Иван слезливо зашвыркал отсыревшим носом, и вдруг чему-то своему засмеялся, – верно что: из дурака и плач смехом прет.

– Как не ругаться, ежели кругом лодыри и бестолочи, навроде тебя! – отрезал отец.

– Кого нам делить, елки зелены?! Выпили бравенько, счас бы в саму пору песню спеть, – Иван запел, было, – Куда ведешь, тропинка милая… Живете вы с сестреницей в достатке, ребята все ладные, – живи не тужи… А приезжайте-ка лучше ко мне всем табаром, отдохнете маленько. Я у вас кажин месяц гощую, а вы уж, не помню, когда и порог мой перешагивали. Приезжайте… Вот потеплит и приезжайте… А ругаться не надо. Чо зазря нервы трепать?!
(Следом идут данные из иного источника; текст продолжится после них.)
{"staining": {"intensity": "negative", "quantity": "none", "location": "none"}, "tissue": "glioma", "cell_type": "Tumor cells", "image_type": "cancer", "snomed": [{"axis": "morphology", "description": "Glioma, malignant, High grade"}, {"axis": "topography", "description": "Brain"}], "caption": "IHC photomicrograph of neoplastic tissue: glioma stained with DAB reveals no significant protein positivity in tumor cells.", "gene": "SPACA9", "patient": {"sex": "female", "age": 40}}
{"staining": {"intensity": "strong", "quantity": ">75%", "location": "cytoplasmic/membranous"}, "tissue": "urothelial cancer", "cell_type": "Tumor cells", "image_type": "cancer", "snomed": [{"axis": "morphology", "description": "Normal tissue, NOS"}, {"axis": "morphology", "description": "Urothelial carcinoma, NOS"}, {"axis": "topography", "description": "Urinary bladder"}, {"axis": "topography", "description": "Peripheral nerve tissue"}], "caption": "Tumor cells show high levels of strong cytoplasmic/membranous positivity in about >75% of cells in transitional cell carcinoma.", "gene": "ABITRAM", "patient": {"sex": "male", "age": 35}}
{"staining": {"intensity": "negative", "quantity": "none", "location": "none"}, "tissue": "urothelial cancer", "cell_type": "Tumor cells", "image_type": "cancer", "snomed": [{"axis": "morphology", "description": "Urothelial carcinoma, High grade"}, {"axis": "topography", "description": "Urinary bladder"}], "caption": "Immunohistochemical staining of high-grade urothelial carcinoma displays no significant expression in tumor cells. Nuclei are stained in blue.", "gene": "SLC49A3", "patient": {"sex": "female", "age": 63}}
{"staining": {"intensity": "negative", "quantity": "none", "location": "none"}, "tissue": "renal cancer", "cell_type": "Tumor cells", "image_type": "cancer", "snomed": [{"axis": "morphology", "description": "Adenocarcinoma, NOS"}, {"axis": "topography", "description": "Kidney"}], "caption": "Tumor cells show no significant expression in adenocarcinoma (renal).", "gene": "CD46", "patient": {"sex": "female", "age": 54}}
– Чего там еще мелешь, недоделка! – распаленный наставлениями, крикнул отец, несмотря на мартовскую стужу, вылетевший в ограду в исподней одёве, чтобы присмотреть, как бы родич чего не спёр. – По сторонам-то не зыркай, не зыркай! Не тобой кладено, не тобой возьмется. Знаю я вас, жалеек…Так и смотрите, где чо худо лежит.